Task to complete: Word for word and without images, transcribe all of the records.
+ + +
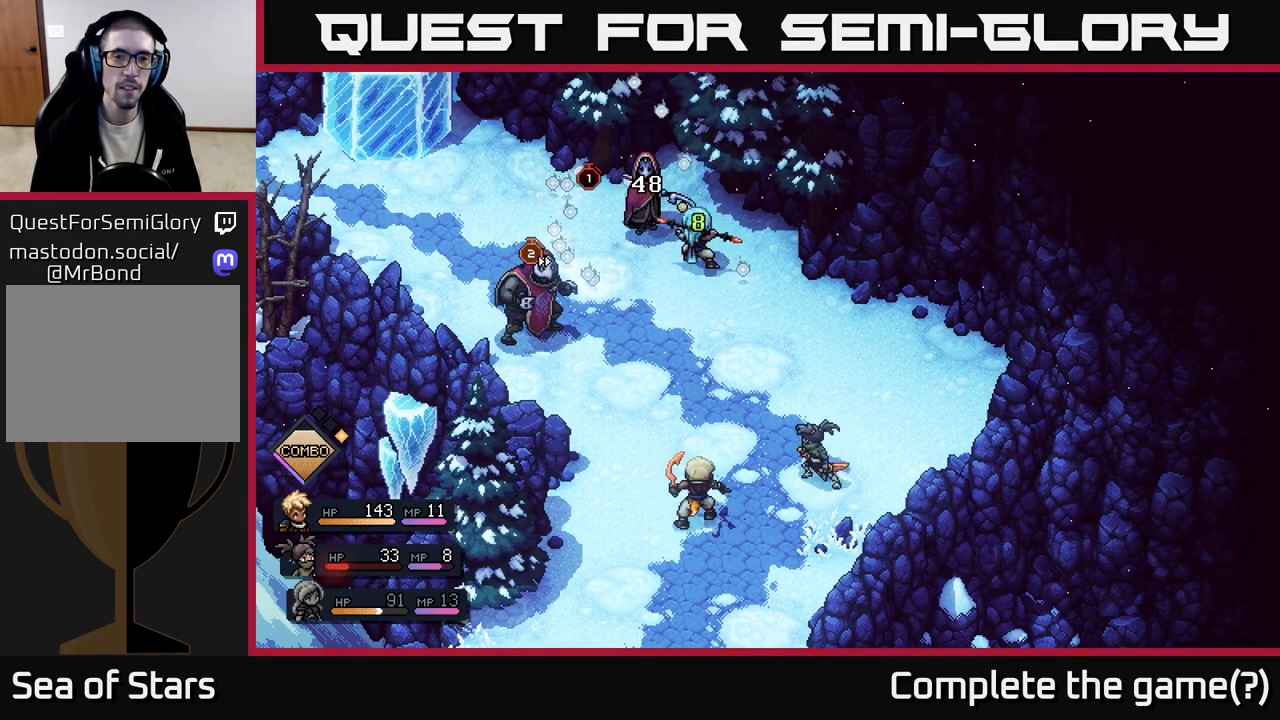
{"buttons": [], "left_stick": "center", "right_stick": "center", "events": []}
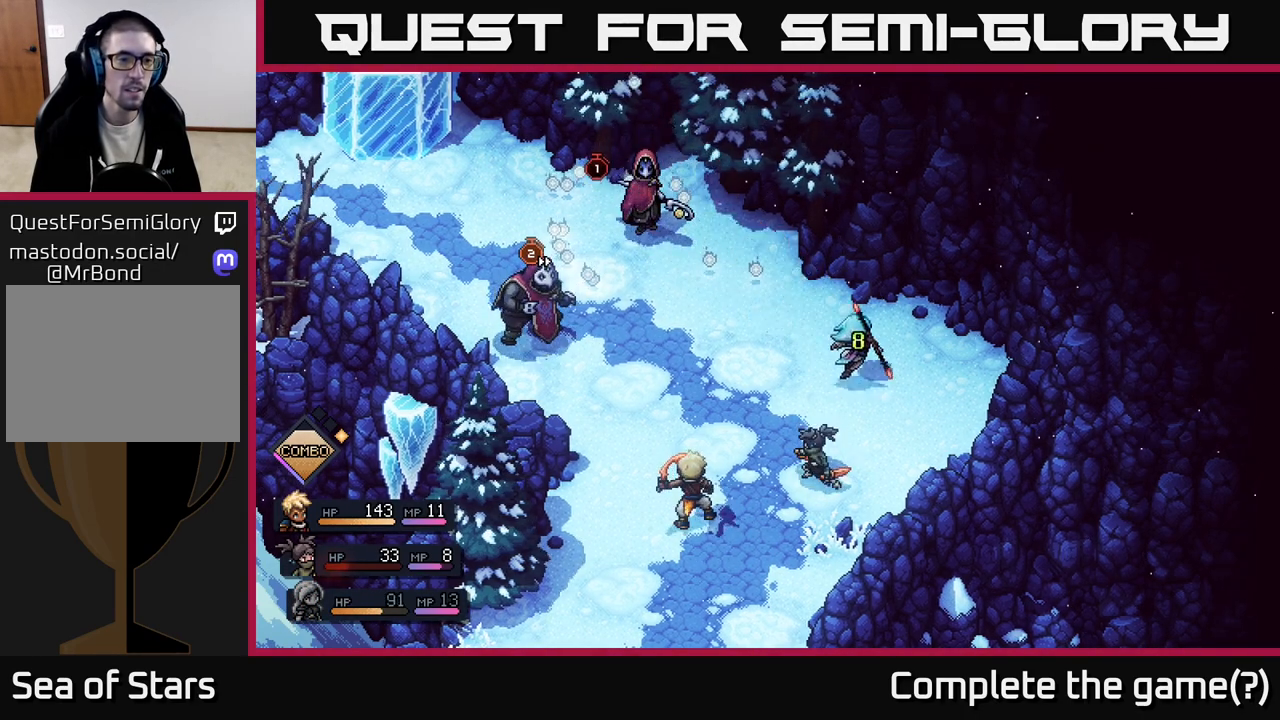
{"buttons": [], "left_stick": "center", "right_stick": "center", "events": []}
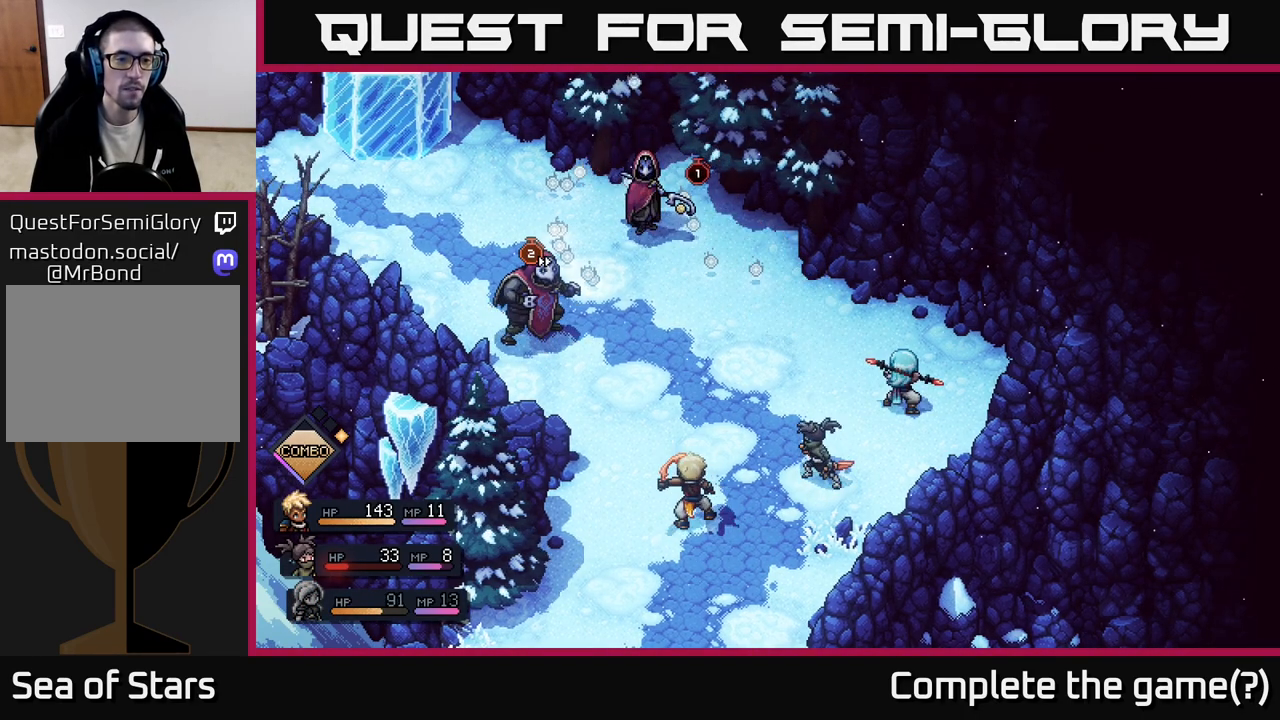
{"buttons": [], "left_stick": "center", "right_stick": "center", "events": []}
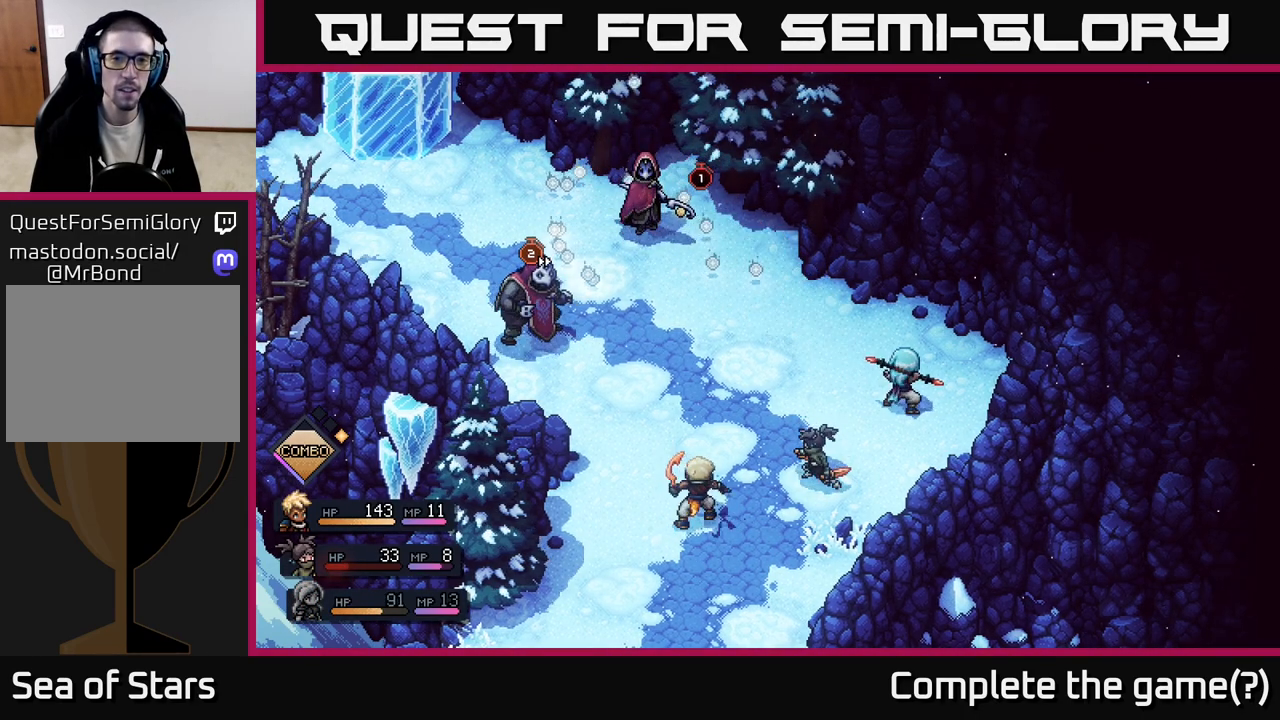
{"buttons": [], "left_stick": "center", "right_stick": "center", "events": []}
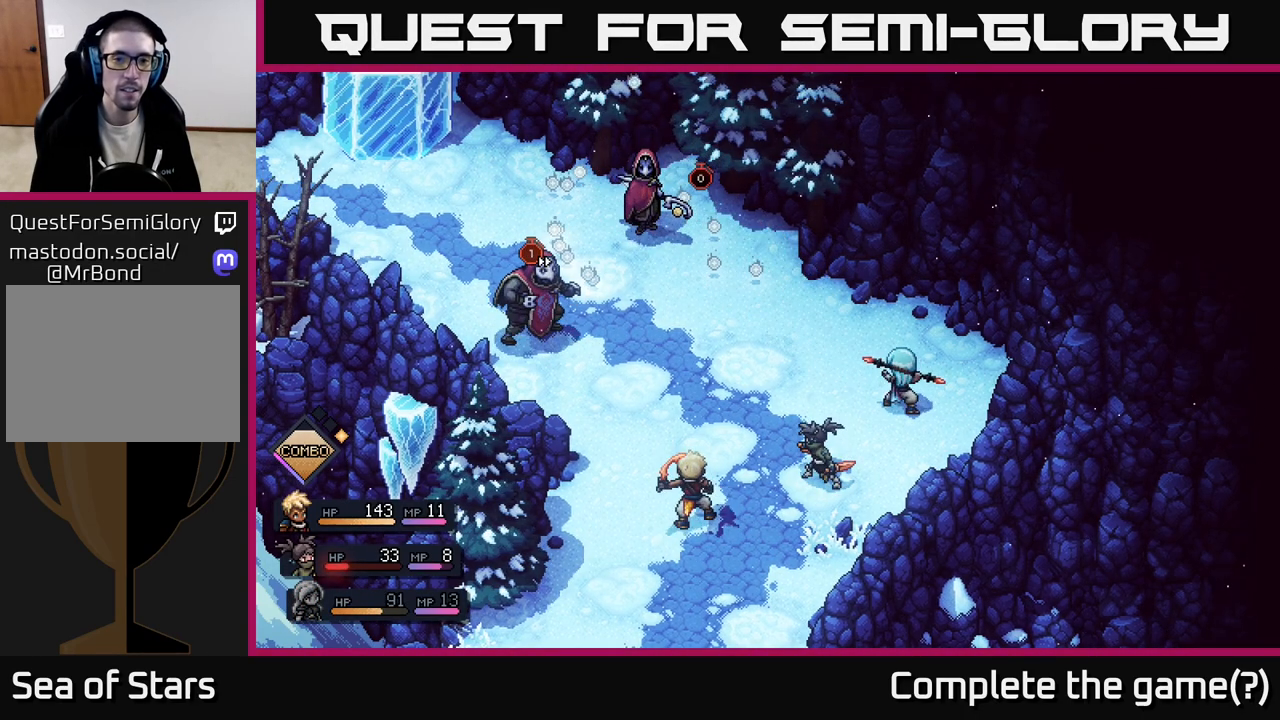
{"buttons": [], "left_stick": "center", "right_stick": "center", "events": []}
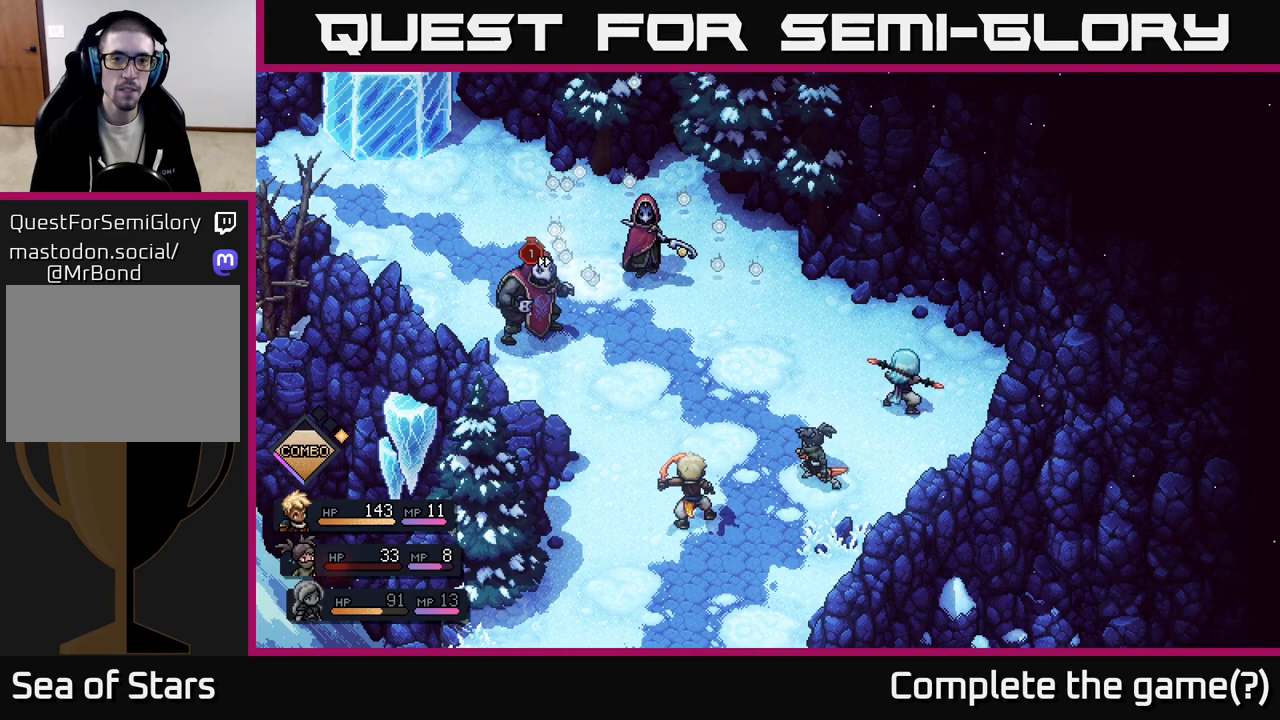
{"buttons": [], "left_stick": "center", "right_stick": "center", "events": []}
+ + +
Written answer:
{"buttons": [], "left_stick": "center", "right_stick": "center", "events": []}
{"buttons": [], "left_stick": "center", "right_stick": "center", "events": []}
{"buttons": [], "left_stick": "center", "right_stick": "center", "events": []}
{"buttons": [], "left_stick": "center", "right_stick": "center", "events": []}
{"buttons": [], "left_stick": "center", "right_stick": "center", "events": []}
{"buttons": [], "left_stick": "center", "right_stick": "center", "events": []}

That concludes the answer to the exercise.